Social skills training

Many people with psychosis have difficulty with social interactions. Direct coaching on conversation skills, body language, maintaining relationships, independent living abilities, and other areas can help recovery.

Family therapy and support

Including loved ones in therapy sessions can help them better understand psychosis and identify signs of relapse. Support groups connect families facing similar challenges.

Case management

Case managers coordinate care needs including medication, appointments, housing, disability benefits, employment assistance, and other services. This helps maintain treatment engagement and stability.

Substance avoidance

Drug and alcohol use can exacerbate psychosis. Preventing use of cannabis and stimulants is an important goal.
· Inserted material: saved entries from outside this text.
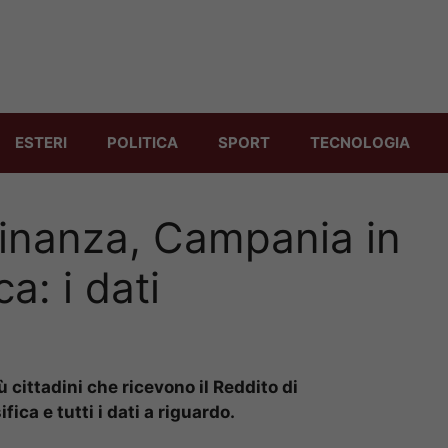
ESTERI
POLITICA
SPORT
TECNOLOGIA
dinanza, Campania in
ca: i dati
 cittadini che ricevono il Reddito di
ica e tutti i dati a riguardo.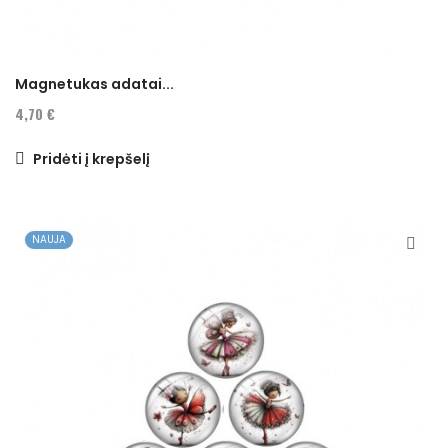
Magnetukas adatai...
4,70 €
Pridėti į krepšelį
NAUJA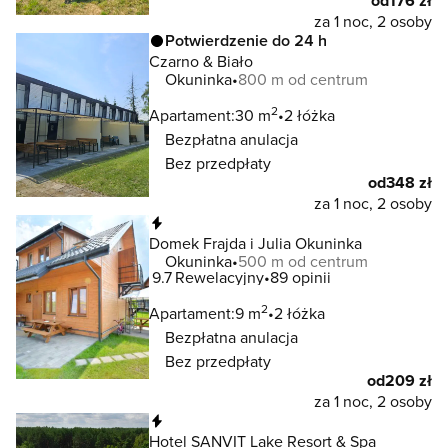
od
176 zł
za 1 noc, 2 osoby
Potwierdzenie do 24 h
Czarno & Biało
Okuninka
800 m od centrum
2
Apartament:
30 m
2 łóżka
Bezpłatna anulacja
Bez przedpłaty
od
348 zł
za 1 noc, 2 osoby
Natychmiastowa rezerwacja
Domek Frajda i Julia Okuninka
Okuninka
500 m od centrum
9.7
Rewelacyjny
89 opinii
2
Apartament:
9 m
2 łóżka
Bezpłatna anulacja
Bez przedpłaty
od
209 zł
za 1 noc, 2 osoby
Natychmiastowa rezerwacja
Hotel SANVIT Lake Resort & Spa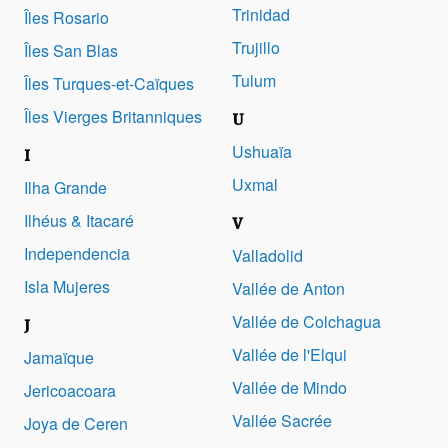
Trinidad
Îles Rosario
Trujillo
Îles San Blas
Tulum
Îles Turques-et-Caïques
Îles Vierges Britanniques
U
Ushuaïa
I
Uxmal
Ilha Grande
Ilhéus & Itacaré
V
Independencia
Valladolid
Isla Mujeres
Vallée de Anton
Vallée de Colchagua
J
Vallée de l'Elqui
Jamaïque
Vallée de Mindo
Jericoacoara
Vallée Sacrée
Joya de Ceren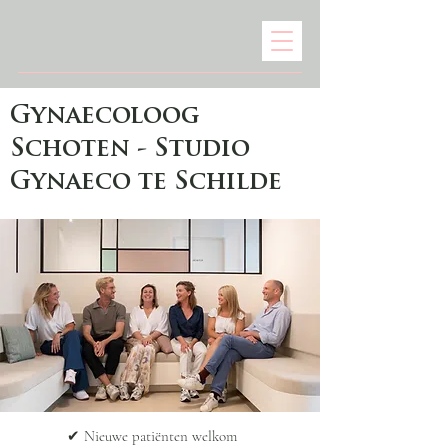
Gynaecoloog
Schoten - Studio
Gynaeco te Schilde
✔ Nieuwe patiënten welkom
Nicotine may also worsen symptoms.

Stress management and lifestyle changes

Reducing stress through relaxation techniques, balanced exercise, nutritious diets, journaling, art, music, and nature exposure can help in recovery. Keeping a stable sleep routine is also important.

What is the prognosis and course of psychotic disorders?

The long-term prognosis for conditions involving psychosis varies:

  • Schizophrenia – This chronic condition often follows a course of acute symptom relapses and remissions. Many people show a gradual improvement over years.
  • Schizoaffective disorder – There is a better prognosis than schizophrenia if mood symptoms predominate.
  • Brief psychotic disorder – By definition this resolves in under a month, so prognosis is good with proper treatment.
  • Drug-induced psychosis – Psychosis will clear with discontinuation of the causative drug. But substance abuse problems may persist.
  • Psychotic depression – The addition of psychotic features indicates more severe major depression. Treatment response is often good.

With any psychotic disorder, early intervention and consistent long-term treatment provides the best opportunity for recovery of functioning. Supportive therapies and services are key to maintaining gains.

Conclusion

In summary, psychosis involves many complex changes in brain activity, structure, and chemistry. While the exact causes are still not fully clear, a number of interacting genetic, developmental, biological, and environmental factors are likely at play. Dopamine and other neurotransmitter imbalances induce the positive and negative symptoms. Antipsychotic medications help control acute symptoms while psychosocial interventions support long-term recovery. More research to better understand psychosis pathology and develop novel treatment approaches continues.